Wednesday, April 3, 2013

Gorgasm - Masticate to Dominate (2003)

The few times I've rolled through Indiana, likely en route to some Midwestern metal festival, it always seemed like a pretty peaceful place. Golden fields all around, nice people, tranquil roads... Masturbating corpses, torture cellars/cabins, and bloody, bursting wombs never crossed my path, but I bet it was all just a 'show' those folk were puttin' on. For, lurking in the rank corners and back roads of the Hoosier State was Gorgasm, a quartet of merciless murder mavens who were at that very moment thinking up perverse means to mine own end, in the form of Masticate to Dominate, their second and best full length effort wrought upon Unique Leader Records, and judging by the sound of the thing, I'm not sure it could have found a more suitable home...

The formula here was not an immense deviation from Bleeding Profusely, but perhaps why I hold this in higher regard is that it really finds the perfect balanced between the genre's penchant for brutality and the more musical, melodic tendencies Gorgasm wasn't shying away from on their older releases. That's not to say they evoke any 'warm' or 'tingly' feelings through their selected note progressions, unless depravity and necrophilia are your thing, but clearly these guys were never just content with plugging away uselessly on the same forgettable chug to blast patterns beaten to death by scores of undergrounders. That said, I did feel that Masticate to Dominate was a slightly more 'typical' sounding brutal death effort than its predecessor, little more than a smorgasboard of ideas previously manifest through Suffocation, Morbid Angel, Deicide, Deeds of Flesh, Malevolent Creation, Cryptopsy and the first few Cannibal Corpse efforts helmed by Corpsegrinder (Vile, Gallery of Suicide, Bloodthirst). Fortunately, that doesn't hinder the material from slurping your entrails out through a gaping puncture wound and then stomping on them while you watch.

A few carefully timed splatter/smut samples. Loads of start/stop tempos used to set up blasted patterns with their staccato streams of surgical muted rhythm guitars. Thicker, chugging breakdowns which hurt so bad you can feel them on your own palm. Guttural verbal secretions with a syllabic punctuation somewhere in between George Fisher and Lord Worm, with a slight tendency to return to those toilet bowl intonations the guys used on the older material. Muddied, acrobatic spikes of classical-guitar influenced scaling patterns pop up in places like the bridge of the title track, also paid forward from the earlier works.
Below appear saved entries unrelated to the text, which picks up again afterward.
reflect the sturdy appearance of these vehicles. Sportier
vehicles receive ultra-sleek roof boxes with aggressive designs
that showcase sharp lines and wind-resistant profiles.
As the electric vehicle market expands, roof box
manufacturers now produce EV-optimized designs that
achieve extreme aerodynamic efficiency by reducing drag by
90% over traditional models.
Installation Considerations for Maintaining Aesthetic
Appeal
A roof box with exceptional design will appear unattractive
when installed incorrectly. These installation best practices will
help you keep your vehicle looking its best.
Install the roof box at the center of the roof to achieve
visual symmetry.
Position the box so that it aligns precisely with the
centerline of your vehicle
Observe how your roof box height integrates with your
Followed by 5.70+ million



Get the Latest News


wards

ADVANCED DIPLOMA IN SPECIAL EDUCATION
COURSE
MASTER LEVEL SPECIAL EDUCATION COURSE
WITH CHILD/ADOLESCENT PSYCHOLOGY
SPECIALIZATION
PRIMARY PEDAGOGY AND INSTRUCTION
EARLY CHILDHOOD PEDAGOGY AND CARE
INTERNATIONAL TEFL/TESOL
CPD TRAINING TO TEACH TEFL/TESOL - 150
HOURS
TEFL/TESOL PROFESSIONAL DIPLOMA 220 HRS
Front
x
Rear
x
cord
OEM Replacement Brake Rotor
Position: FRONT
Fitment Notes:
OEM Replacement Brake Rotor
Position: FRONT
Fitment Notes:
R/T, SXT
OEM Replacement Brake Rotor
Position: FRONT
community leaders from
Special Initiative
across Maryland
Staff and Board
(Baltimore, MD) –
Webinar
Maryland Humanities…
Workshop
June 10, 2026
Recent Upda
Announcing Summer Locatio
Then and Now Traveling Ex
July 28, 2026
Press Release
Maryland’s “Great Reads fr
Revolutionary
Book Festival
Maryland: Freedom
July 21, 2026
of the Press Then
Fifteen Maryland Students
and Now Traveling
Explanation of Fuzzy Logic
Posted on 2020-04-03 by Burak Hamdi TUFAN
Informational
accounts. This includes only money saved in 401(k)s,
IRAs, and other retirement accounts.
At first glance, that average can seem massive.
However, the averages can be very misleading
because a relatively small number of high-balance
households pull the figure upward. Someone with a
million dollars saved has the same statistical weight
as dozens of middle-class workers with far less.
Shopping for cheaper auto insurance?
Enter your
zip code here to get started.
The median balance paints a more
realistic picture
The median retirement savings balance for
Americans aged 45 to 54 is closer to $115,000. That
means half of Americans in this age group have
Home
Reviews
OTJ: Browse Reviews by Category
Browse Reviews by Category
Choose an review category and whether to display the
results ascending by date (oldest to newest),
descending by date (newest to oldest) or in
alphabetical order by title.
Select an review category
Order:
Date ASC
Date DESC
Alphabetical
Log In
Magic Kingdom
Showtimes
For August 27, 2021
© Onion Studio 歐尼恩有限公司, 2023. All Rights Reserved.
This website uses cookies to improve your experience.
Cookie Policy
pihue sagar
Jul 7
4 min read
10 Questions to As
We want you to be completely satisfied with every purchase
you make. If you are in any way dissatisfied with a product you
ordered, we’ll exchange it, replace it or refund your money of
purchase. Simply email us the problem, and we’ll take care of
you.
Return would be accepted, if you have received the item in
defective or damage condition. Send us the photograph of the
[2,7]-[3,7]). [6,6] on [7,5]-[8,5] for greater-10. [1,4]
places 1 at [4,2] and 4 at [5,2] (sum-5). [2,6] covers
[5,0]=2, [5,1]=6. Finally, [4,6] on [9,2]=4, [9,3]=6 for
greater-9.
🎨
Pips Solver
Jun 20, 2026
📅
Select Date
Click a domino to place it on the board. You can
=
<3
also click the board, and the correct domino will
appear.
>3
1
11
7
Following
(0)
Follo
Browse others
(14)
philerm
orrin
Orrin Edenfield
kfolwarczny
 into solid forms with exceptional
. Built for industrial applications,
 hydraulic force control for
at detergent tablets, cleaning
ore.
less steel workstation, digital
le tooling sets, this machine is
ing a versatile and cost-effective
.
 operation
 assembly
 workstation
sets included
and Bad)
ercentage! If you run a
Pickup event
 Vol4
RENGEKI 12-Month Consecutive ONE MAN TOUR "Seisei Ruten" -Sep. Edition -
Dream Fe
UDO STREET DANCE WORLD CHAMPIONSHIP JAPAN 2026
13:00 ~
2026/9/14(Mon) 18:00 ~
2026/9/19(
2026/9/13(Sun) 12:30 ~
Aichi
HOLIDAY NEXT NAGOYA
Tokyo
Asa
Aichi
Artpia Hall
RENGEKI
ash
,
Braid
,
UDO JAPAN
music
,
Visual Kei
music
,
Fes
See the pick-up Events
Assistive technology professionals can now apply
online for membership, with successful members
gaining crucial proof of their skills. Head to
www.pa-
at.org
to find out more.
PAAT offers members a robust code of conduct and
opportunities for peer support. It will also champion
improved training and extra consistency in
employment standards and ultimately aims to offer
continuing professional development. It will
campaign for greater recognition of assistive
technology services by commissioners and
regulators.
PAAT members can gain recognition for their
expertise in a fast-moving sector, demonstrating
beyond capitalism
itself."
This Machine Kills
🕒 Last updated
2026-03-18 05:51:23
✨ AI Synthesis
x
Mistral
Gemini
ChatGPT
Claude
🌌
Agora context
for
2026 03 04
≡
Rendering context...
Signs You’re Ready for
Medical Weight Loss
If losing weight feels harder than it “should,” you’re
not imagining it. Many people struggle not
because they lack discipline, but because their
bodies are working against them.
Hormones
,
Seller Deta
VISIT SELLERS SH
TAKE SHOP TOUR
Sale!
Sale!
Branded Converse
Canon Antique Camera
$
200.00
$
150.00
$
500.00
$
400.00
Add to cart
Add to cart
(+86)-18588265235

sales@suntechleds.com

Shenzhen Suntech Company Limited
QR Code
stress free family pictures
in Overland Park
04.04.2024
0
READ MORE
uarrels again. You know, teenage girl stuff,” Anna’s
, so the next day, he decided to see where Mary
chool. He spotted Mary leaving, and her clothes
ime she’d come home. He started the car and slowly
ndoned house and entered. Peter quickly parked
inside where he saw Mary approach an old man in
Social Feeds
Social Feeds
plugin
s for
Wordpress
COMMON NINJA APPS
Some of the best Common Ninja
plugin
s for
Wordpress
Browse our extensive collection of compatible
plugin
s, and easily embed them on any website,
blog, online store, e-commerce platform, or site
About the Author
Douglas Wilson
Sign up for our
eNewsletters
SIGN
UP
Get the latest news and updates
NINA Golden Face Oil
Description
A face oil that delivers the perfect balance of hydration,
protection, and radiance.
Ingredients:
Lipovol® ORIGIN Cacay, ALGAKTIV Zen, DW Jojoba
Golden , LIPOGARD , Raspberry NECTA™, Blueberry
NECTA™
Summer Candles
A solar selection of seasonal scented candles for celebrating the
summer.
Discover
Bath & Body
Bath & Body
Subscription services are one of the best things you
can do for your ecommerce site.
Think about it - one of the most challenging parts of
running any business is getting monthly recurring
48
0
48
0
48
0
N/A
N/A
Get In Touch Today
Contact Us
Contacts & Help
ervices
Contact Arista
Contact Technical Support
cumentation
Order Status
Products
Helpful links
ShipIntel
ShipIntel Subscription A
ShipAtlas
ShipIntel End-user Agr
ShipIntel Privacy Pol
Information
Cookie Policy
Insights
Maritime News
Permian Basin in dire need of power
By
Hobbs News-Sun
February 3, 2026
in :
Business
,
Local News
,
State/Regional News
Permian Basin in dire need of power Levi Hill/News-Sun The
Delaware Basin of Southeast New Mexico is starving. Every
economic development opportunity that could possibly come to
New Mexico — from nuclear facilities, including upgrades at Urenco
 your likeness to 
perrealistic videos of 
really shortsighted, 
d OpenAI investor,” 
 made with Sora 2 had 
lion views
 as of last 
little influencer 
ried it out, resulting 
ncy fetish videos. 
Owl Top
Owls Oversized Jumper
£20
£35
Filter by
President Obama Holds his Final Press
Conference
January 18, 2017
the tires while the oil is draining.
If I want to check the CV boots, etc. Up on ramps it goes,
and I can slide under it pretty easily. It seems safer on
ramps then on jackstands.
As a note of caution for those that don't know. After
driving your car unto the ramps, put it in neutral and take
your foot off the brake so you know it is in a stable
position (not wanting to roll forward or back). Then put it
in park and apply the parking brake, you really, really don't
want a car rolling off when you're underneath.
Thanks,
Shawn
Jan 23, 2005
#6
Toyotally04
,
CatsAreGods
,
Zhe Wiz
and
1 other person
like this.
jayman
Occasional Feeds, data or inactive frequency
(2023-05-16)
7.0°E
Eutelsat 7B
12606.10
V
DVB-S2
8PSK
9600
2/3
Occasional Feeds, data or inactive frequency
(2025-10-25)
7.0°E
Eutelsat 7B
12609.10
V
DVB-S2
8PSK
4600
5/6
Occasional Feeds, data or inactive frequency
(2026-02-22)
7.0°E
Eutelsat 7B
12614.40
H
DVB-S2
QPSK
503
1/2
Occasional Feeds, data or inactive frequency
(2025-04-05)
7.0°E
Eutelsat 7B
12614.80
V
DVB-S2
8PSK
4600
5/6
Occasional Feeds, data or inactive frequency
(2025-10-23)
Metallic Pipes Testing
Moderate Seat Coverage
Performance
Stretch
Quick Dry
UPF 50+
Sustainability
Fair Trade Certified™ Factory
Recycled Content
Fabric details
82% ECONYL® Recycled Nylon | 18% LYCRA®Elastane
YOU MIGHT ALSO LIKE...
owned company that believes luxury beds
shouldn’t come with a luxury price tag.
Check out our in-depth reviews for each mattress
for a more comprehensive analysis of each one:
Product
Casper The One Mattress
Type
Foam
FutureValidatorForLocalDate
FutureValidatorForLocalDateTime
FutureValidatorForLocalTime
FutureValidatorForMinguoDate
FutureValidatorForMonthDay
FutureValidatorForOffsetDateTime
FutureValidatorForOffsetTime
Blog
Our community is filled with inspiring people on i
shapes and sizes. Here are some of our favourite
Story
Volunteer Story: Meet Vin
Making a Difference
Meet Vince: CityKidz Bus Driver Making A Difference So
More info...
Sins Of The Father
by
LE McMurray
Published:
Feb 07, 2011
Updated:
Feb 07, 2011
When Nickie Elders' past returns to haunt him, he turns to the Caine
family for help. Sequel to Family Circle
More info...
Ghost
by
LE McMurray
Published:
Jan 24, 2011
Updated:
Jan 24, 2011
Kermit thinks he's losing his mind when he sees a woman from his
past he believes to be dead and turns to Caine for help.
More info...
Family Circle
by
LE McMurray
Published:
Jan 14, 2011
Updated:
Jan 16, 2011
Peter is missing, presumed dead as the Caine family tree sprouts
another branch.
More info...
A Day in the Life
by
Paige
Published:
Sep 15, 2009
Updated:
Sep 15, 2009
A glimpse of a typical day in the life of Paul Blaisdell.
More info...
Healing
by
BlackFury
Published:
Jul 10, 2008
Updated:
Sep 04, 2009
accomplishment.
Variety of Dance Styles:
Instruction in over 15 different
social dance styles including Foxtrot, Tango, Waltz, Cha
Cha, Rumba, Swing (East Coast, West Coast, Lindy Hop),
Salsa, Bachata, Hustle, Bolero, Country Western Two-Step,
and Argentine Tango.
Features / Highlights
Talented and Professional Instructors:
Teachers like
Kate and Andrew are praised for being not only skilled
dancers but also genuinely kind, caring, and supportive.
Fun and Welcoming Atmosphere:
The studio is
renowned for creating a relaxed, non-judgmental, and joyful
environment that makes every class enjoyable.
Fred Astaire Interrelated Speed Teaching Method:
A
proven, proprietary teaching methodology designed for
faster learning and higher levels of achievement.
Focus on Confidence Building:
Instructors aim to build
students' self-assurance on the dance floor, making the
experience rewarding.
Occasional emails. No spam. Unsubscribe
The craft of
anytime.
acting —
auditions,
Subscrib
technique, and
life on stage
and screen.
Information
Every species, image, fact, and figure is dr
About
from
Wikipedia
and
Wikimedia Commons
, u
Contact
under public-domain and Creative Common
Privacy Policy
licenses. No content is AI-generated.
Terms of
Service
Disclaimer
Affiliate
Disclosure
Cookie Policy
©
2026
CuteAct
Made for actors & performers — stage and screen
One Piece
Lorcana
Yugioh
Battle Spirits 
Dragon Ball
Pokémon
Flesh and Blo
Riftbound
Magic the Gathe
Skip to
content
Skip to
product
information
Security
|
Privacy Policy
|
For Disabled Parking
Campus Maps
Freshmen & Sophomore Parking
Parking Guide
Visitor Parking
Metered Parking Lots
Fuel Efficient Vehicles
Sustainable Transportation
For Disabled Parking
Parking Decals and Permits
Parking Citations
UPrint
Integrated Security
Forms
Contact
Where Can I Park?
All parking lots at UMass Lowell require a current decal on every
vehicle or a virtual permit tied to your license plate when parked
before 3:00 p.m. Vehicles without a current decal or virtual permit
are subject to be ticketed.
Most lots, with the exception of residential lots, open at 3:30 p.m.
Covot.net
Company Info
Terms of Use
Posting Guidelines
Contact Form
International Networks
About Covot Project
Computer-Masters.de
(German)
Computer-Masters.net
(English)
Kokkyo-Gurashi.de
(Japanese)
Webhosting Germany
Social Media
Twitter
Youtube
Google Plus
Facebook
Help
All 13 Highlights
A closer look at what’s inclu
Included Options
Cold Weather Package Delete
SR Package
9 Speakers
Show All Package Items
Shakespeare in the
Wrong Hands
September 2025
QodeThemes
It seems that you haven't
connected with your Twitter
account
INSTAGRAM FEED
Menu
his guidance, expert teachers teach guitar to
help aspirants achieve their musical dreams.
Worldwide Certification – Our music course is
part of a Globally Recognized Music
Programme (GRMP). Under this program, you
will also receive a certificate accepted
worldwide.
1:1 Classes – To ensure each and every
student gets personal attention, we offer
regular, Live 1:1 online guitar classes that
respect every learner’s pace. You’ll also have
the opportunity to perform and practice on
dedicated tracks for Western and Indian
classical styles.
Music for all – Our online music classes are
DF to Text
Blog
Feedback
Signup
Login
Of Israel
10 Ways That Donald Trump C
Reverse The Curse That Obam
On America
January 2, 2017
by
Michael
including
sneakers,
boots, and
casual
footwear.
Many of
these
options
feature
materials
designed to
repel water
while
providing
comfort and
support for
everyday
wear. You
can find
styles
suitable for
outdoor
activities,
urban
Gorgasm acquired not only another drummer here (their third in three records) in Terrence Manauis, but also a new bassist in Paul Garcia, so basically an entirely new rhythm section. But they pull it off, keeping the beats organic and rampant, the bass lines audible and instinctual against the rapid churning and spitting of the rhythm guitar.

It's neither rocket science nor the most complex material of its field, but the run and gun riff progressions and incessant hostility were a sadistic satisfaction guaranteed for the record's intended audience. Novelty and nuance are rarely felt through the composition, and it lacks some of the incendiary lead work that provided a number of the highlighted moments on Bleeding Profusely, but all in all the balance of riffing and tempo variation here is superior. Not to mention that they draw out the tracks to a more palatable duration of over 3 minutes, so the listener is given more time to actually 'get into' the contrast of blasts and grooves. I even felt a bit of giddy, gruesome, mortuary slab fun here in "Concubine of Despise" that reminded me fondly of the post-Carcass West Coasters like Impaled and Exhumed, though the vocals definitely remain loyally in the gurgling category without the growl/imp interchange you'd expect.

Admittedly, I wasn't immensely fond of the production here. The rhythm guitars are punchy, but both they and the melodic sequences feel a bit dry, especially in unison. Some added reverb, chorus, or other effects would have given Masticate to Dominate a more engrossing atmosphere, but at least it feels functional, and you can make out all the grunts and bass notes if you listen closely enough. The lyrics are grotesque, sexual perversions upon both the living and dead, zero political correctness, 'peaking' with the closer "Deadfuck" which is as accurate a summation of the entire experience as you'll get here. Jon Zig's arwork was easily identifiable and the best Gorgasm has yet used, but not something you'd want to show off to your Sorority sisters and their mothers at the next sponsorship gala. Masticate isn't perfect, and I've long crossed my fingers for the leads, atmosphere and maybe even an occasional synth line (as on the debut EP) would take a more prevalent role to balance out the brutality, but this was definitely an entertaining onslaught that they could be proud of. And MAYBE their moms and pops...but I doubt it.